With about 11 million undocumented foreign nationals currently living and working in the United States, some feel the solution to our immigration issues lie in the use of biometrics and the creation of a national ID card.
The debate over using biometrics and national ID cards surfaces ever few years, most notably following the events of September 11, 2001. In fact, the 9-11 Commission Report recommended the use of tamper-proof identification to increase national security. In 2005, President George W. Bush attempted to move towards that goal with the Real ID Act which set federal standards for drivers’ licenses and identification cards and left the issuance of cards and the maintenance of databases to the States. However, many states have declined or delayed compliance.
Janet Napolitano, Secretary of the Department of Homeland Security, wants to further the use of biometrics in immigration matters. In a recent interview, Napolitano said that as part of immigration reform she would like to implement the biometric scanning of all undocumented foreign nationals. She recommends a window of time in which undocumented foreign nationals can register and be scanned, pay a fine, and continue to live and work in the US, “right with the law.”

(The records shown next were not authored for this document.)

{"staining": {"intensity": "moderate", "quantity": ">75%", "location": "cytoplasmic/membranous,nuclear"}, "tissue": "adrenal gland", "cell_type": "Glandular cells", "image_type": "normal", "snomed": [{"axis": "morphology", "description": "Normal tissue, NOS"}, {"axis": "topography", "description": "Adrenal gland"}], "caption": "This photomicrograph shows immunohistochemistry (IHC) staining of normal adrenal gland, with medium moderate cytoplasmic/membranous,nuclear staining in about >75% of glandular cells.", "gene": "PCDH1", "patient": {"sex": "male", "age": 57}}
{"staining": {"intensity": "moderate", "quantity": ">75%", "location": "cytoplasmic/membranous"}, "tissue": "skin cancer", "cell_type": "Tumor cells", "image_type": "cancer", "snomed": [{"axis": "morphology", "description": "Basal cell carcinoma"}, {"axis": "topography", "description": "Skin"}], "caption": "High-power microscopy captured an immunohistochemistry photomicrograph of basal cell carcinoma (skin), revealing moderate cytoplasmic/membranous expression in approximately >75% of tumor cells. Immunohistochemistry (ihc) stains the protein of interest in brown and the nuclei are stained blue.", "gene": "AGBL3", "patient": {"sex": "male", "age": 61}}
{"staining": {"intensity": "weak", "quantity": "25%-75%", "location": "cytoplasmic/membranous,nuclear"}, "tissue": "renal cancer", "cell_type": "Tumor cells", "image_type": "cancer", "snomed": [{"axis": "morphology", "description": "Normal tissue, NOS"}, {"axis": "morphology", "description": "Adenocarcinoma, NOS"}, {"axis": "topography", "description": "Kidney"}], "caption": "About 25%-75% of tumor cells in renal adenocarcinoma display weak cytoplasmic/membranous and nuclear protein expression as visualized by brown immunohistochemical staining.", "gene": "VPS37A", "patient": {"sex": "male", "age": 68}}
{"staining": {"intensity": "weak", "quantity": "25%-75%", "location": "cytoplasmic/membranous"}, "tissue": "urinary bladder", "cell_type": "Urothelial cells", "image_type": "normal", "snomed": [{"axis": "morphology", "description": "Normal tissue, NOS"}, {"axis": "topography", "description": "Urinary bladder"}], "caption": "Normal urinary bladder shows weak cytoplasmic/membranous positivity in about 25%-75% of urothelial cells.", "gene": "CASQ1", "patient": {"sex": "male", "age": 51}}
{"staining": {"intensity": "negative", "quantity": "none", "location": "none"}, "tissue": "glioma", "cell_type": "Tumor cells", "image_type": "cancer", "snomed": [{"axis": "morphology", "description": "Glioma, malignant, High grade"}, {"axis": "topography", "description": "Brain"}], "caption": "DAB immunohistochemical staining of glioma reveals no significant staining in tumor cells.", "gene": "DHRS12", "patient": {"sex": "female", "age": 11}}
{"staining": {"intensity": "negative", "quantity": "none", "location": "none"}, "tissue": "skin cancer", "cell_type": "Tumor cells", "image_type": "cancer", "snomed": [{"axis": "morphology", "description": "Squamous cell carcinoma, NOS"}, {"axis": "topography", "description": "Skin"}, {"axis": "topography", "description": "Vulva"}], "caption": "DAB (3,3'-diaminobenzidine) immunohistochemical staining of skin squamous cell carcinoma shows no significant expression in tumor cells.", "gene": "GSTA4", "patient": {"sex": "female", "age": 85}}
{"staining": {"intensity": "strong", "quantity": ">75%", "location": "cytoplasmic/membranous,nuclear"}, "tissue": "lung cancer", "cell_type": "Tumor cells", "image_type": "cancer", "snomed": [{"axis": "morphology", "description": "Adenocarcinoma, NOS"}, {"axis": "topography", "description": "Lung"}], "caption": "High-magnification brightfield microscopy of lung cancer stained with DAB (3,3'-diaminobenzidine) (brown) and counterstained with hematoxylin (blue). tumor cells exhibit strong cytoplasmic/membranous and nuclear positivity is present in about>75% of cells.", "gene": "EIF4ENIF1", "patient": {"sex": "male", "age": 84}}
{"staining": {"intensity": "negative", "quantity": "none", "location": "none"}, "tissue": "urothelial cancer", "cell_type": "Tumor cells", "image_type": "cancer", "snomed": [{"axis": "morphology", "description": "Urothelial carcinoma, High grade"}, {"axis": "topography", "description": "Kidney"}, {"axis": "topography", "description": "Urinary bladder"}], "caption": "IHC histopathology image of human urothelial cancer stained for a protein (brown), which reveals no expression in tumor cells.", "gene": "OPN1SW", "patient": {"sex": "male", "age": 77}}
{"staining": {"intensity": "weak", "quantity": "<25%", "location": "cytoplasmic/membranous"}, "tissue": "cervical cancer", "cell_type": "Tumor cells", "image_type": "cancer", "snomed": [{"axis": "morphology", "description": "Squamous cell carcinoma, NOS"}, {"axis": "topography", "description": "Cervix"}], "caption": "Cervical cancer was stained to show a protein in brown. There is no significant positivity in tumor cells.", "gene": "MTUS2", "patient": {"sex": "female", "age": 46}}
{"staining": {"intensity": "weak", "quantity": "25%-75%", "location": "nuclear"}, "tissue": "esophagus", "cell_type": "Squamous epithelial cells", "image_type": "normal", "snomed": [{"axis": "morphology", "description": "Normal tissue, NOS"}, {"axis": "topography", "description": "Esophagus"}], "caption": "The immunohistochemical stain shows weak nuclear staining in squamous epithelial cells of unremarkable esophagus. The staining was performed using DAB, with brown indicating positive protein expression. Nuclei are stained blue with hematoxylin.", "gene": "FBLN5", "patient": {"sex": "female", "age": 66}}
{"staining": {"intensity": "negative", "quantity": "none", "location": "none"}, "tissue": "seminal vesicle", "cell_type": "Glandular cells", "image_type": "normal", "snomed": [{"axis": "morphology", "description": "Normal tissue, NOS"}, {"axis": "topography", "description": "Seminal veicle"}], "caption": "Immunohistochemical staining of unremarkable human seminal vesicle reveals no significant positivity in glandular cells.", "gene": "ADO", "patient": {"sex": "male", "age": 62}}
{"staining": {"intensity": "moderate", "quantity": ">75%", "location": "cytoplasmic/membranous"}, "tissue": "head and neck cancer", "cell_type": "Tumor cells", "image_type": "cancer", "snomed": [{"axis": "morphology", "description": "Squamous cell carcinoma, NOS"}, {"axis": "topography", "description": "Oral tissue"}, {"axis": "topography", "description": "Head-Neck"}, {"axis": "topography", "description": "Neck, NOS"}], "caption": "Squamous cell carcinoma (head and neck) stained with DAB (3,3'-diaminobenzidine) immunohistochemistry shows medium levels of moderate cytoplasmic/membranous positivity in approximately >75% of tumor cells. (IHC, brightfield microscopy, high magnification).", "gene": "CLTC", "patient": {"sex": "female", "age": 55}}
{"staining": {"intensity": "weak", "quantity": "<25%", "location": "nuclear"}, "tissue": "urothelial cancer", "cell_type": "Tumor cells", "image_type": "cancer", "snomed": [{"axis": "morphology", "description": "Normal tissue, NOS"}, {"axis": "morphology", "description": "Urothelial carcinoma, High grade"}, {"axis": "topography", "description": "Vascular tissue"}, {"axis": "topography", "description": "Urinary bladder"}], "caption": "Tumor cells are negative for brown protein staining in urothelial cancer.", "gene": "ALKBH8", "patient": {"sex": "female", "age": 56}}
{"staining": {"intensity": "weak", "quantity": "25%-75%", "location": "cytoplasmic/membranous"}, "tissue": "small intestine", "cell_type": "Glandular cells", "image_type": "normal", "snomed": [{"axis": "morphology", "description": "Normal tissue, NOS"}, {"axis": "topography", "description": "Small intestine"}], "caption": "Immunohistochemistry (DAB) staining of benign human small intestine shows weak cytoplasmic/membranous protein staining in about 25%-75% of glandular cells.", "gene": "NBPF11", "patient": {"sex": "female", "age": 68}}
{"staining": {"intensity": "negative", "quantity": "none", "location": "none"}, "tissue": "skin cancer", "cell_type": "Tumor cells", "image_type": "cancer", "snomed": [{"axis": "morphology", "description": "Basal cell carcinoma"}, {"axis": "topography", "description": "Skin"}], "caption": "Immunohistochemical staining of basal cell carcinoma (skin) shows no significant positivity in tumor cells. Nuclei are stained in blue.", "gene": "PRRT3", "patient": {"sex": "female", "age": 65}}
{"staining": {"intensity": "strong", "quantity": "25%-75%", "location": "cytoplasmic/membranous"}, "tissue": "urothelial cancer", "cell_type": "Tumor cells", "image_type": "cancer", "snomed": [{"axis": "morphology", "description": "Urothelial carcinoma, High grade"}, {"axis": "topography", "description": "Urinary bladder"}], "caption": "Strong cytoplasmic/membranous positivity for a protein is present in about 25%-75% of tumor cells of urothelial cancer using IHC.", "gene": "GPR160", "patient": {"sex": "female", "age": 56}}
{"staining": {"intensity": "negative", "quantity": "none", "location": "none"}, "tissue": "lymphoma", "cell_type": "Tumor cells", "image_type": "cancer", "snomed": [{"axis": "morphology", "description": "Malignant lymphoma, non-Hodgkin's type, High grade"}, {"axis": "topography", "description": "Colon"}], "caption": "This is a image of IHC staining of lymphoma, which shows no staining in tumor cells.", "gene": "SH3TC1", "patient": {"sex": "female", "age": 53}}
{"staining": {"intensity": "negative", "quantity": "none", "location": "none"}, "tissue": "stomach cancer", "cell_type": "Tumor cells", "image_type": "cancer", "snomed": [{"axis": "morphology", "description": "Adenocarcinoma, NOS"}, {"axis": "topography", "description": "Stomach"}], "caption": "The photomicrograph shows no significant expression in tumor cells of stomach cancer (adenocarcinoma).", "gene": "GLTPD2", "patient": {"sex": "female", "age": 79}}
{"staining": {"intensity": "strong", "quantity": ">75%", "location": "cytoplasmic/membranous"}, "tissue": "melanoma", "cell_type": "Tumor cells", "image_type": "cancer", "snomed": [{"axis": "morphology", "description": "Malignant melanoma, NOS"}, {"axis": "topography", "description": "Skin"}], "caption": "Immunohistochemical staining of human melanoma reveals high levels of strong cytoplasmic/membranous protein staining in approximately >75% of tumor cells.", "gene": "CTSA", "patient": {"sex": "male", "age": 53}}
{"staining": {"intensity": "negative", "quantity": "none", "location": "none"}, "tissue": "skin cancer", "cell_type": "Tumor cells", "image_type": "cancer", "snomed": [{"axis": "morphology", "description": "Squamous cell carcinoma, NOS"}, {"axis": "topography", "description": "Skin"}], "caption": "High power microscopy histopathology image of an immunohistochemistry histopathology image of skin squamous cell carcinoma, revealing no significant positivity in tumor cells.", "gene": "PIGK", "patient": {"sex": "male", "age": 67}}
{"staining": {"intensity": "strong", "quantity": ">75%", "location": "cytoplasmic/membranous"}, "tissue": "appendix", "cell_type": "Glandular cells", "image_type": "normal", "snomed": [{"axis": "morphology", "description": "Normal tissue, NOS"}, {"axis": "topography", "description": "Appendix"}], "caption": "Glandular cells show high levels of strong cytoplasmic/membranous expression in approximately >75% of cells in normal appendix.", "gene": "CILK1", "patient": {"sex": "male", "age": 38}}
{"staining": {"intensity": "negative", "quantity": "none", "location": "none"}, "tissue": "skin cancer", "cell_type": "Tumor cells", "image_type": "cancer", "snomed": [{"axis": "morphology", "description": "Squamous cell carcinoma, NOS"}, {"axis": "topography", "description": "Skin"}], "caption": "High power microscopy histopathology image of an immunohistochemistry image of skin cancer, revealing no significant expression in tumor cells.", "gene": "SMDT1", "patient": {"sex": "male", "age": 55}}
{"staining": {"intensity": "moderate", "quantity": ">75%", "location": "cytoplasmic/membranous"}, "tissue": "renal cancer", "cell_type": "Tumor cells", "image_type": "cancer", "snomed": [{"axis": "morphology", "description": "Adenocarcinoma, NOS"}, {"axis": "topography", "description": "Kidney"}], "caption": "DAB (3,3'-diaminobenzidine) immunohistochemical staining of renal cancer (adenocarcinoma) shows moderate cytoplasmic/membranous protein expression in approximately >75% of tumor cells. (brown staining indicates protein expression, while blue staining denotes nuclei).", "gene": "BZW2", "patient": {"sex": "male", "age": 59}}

Also voicing their support of biometrics are Senators Charles Schumer, D-NY, Robert Menendez, D-NJ, and Harry Reid, D-NV. The group recently proposed new immigration reform that includes the creation of a national biometric ID card similar to a high-tech, tamper-proof social security card. According to the proposal, within five years of implementation, the new biometric card would be the only means of verifying employment eligibility. Opponents point to high implementation costs and privacy issues. Schumer has addressed the privacy concerns by stating the cards would not contain trackers and that biometric information would be housed only on the card and not in a government databases.